■ **Work item**:
When a line in the material contains the word "this", copy it.

■ **Records to process**:
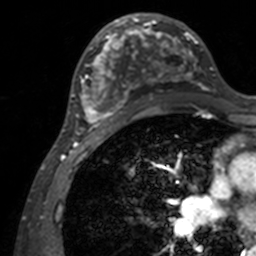
Breast MRI, one axial slice. Cropped to one breast. Dynamic contrast-enhanced series, time point 2 of 7 at this slice position (early post-contrast). 3 T. TE 1.7 ms, TR 4 ms. 1 mm slice thickness. 256 × 256 image matrix, field of view 165 × 165 mm. Female patient.
Annotated regions visible in this slice (semi-automatic segmentation, software-assisted and operator-edited):
- enhancing-tissue mask used for the functional tumour volume (all voxels passing the contrast-enhancement thresholds inside the analysis volume; usually the tumour): bounding box <71,13,210,139> (left, top, right, bottom; pixels)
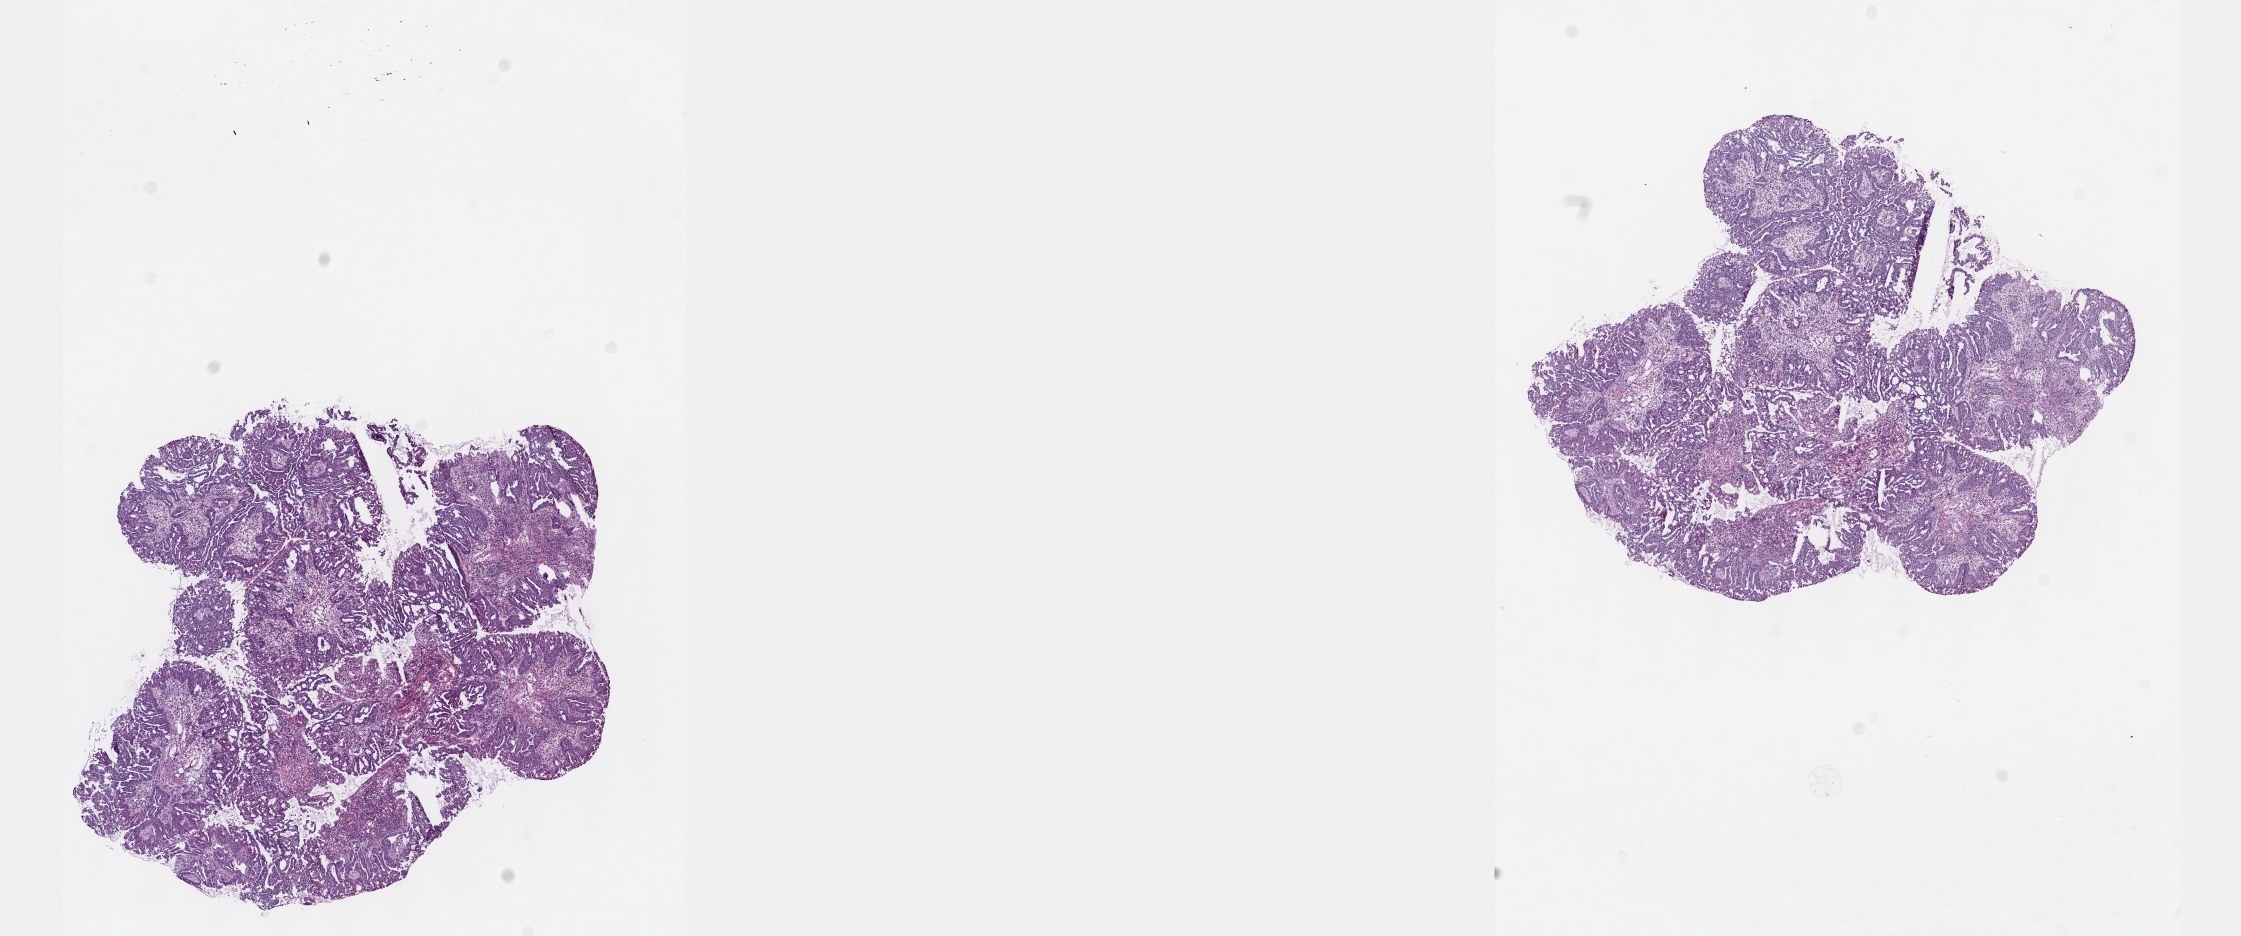
H&E-stained whole-slide image, shown as a low-resolution overview of the whole scanned area (about 18.1 x 7.6 mm, slide scanned at 40x). Frozen section. Cervix, primary tumour sample. Patient: female, age at initial diagnosis 53 years.
Diagnosis: Mucinous adenocarcinoma, endocervical type (cervix uteri).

■ **Task solution**:
Breast MRI, one axial slice. Cropped to one breast. Dynamic contrast-enhanced series, time point 2 of 7 at this slice position (early post-contrast). 3 T. TE 1.7 ms, TR 4 ms. 1 mm slice thickness. 256 × 256 image matrix, field of view 165 × 165 mm. Female patient.
Annotated regions visible in this slice (semi-automatic segmentation, software-assisted and operator-edited):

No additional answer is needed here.